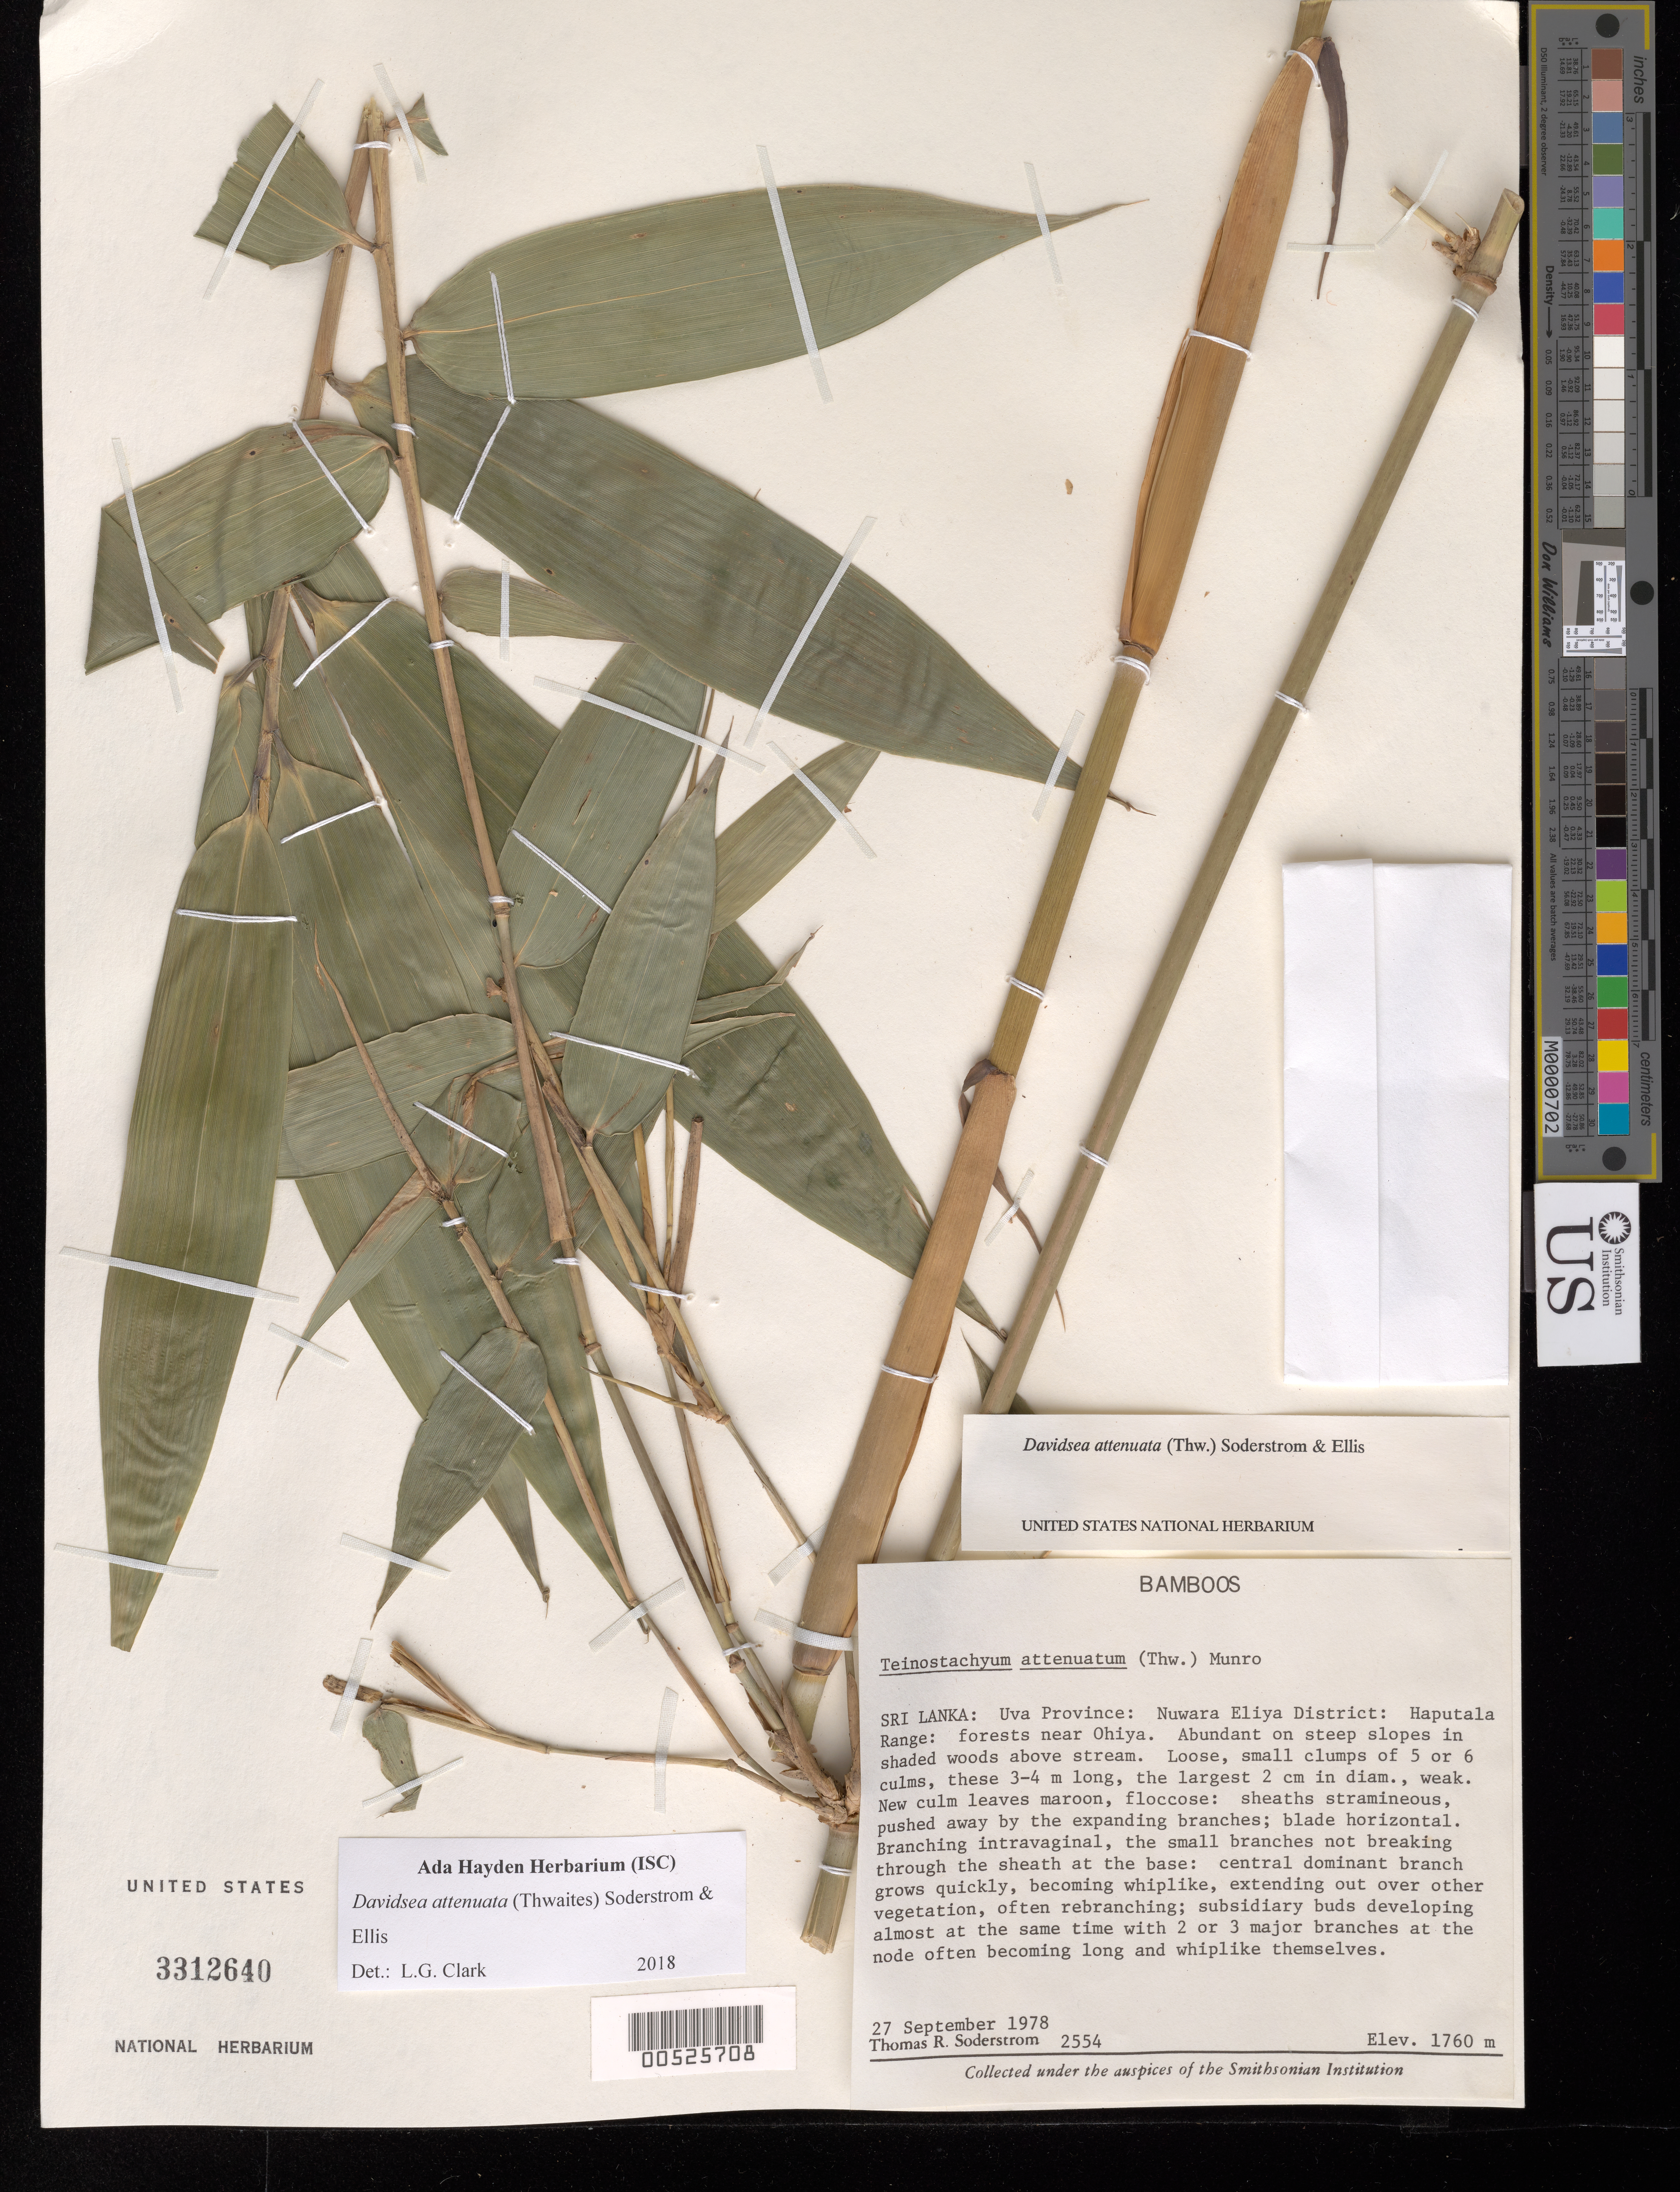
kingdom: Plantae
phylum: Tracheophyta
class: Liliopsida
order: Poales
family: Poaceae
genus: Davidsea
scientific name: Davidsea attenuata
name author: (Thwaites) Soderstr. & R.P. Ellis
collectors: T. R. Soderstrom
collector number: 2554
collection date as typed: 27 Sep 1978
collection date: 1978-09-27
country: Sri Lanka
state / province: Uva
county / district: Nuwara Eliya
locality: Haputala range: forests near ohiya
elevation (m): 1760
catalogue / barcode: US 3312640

____

_What to work on_
Write out the data from the line containing "phylum: Tracheophyta" through the line containing "country: Sri Lanka", both included, as a numbered list with blank lines omitted.

_Correct result_
1. phylum: Tracheophyta
2. class: Liliopsida
3. order: Poales
4. family: Poaceae
5. genus: Davidsea
6. scientific name: Davidsea attenuata
7. name author: (Thwaites) Soderstr. & R.P. Ellis
8. collectors: T. R. Soderstrom
9. collector number: 2554
10. collection date as typed: 27 Sep 1978
11. collection date: 1978-09-27
12. country: Sri Lanka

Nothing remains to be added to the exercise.